Diesmal könnte es anders kommen. Zwar liegen die Tories nach den jüngsten Umfragen vorne, es fehlt ihnen allerdings eine absolute Mehrheit – "hung parliament", "hängendes Parlament" nennen die Briten diese Situation, in der keine Partei ausreichend Mandate hat, um alleine zu regieren. Daher könnten die Tories nach der Wahl auf eine Koalition mit den Liberaldemokraten angewiesen sein. Sollten die allerdings zweitstärkste Kraft werden, so könnte Clegg möglicherweise Premierminister werden – in einer Koalition mit Labour. Wie realistisch ist also ein Regierungsbündnis zwischen Tories und "Libdems", wie Cleggs Partei auch genannt wird?

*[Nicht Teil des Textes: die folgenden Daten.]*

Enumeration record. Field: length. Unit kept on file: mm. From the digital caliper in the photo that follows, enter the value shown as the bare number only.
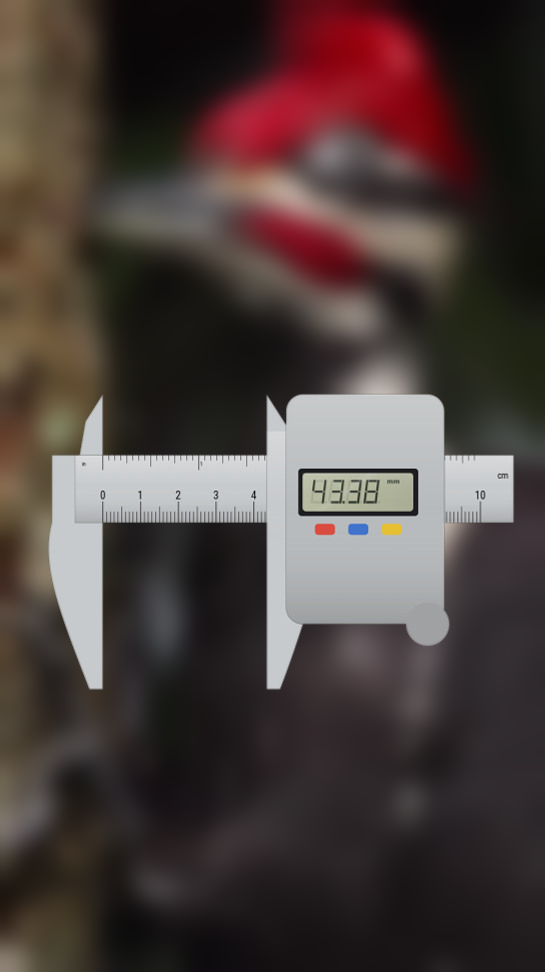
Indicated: 43.38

Die neue Stärke der Liberaldemokraten – sie verändert die jahrzehntealte typische Wahl-arithemtik des Landes. Es scheint, als gelänge es Cleggs Partei, das Tory-Labour-Macht-Duopol aufzubrechen, was ein klares Signal der britischen Wähler wäre: Sie sind offenbar höchst unzufrieden mit der Politik der etablierten Parteien, und trotz der Tatsache, dass mit den Tories eine Alternative zu Labour bereitsteht, auf der Suche nach neuen Konzepten und Persönlichkeiten.

Ein Armutszeugnis

Die Stärke der Libdems ist daher nicht nur ein Armutszeugnis für Browns Partei, die seit 1998 regiert. Sondern auch für die Tories, die für die Mehrheit der britischen Wähler die natürliche Alternative sein müssten.

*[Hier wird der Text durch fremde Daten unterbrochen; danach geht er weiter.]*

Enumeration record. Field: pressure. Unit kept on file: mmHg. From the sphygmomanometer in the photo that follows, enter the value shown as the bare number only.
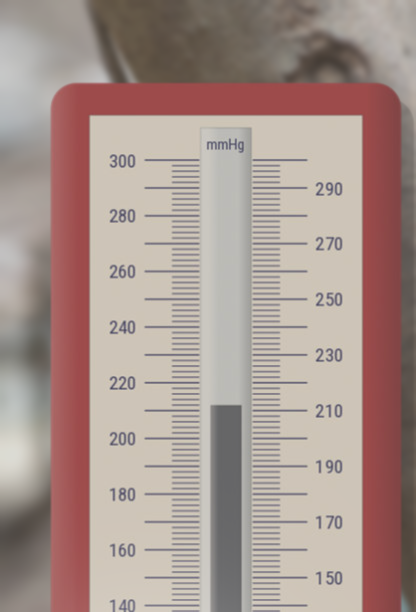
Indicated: 212
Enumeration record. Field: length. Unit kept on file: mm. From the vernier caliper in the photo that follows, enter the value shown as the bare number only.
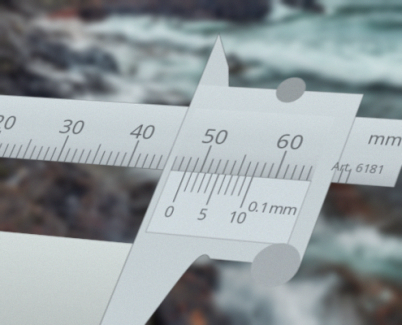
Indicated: 48.0
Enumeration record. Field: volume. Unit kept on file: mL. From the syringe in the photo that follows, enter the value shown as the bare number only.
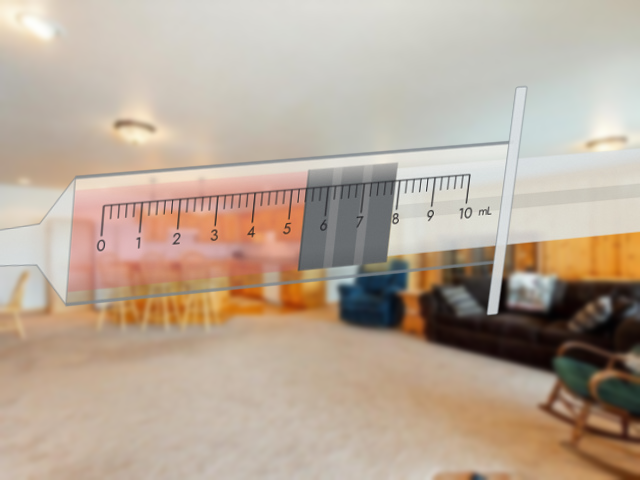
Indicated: 5.4
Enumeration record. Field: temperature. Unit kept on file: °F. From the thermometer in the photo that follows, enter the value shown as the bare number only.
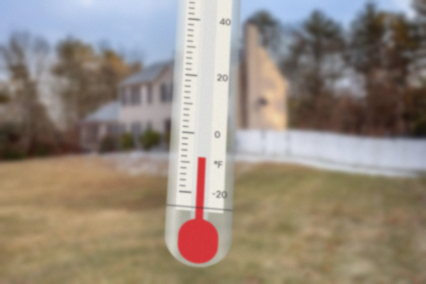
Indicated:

Sind sie aber nicht, weshalb Cameron als Vorsitzender innerparteilich nicht unumstritten ist. In den vergangenen Jahren hat er die Konservativen weit in die politische Mitte geführt – er betont etwa Sozialstaatlichkeit oder Ökologie. Damit will er die Tories endlich aus dem Schatten ihrer ehemaligen Premierministerin Margaret Thatcher führen, die das Land einst mit eiserner Hand reformierte.

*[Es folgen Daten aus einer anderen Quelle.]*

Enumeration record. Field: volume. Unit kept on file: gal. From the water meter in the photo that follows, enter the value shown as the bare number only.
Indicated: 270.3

Sozialstaatliche Kälte ist wohl das Letzte, wonach sich viele Briten in der Krise sehnen. Für Cameron wird es daher entscheidend sein, inwiefern er das Odium der Thatcher-Jahre abstreifen kann. Als inhaltlich problematisch könnte sich auch noch der europakritische Kurs seiner Partei erweisen. Die Libdems, die auch sonst eher Labour zugeneigt sind, sind europafreundlich orientiert. Nicht auszuschließen also, dass die Tories selbst dann auf der Oppositionsbank landen, wenn sie größte Fraktion werden. Da hätte dann auch Camerons klarer Sieg in der letzten TV-Debatte nicht geholfen.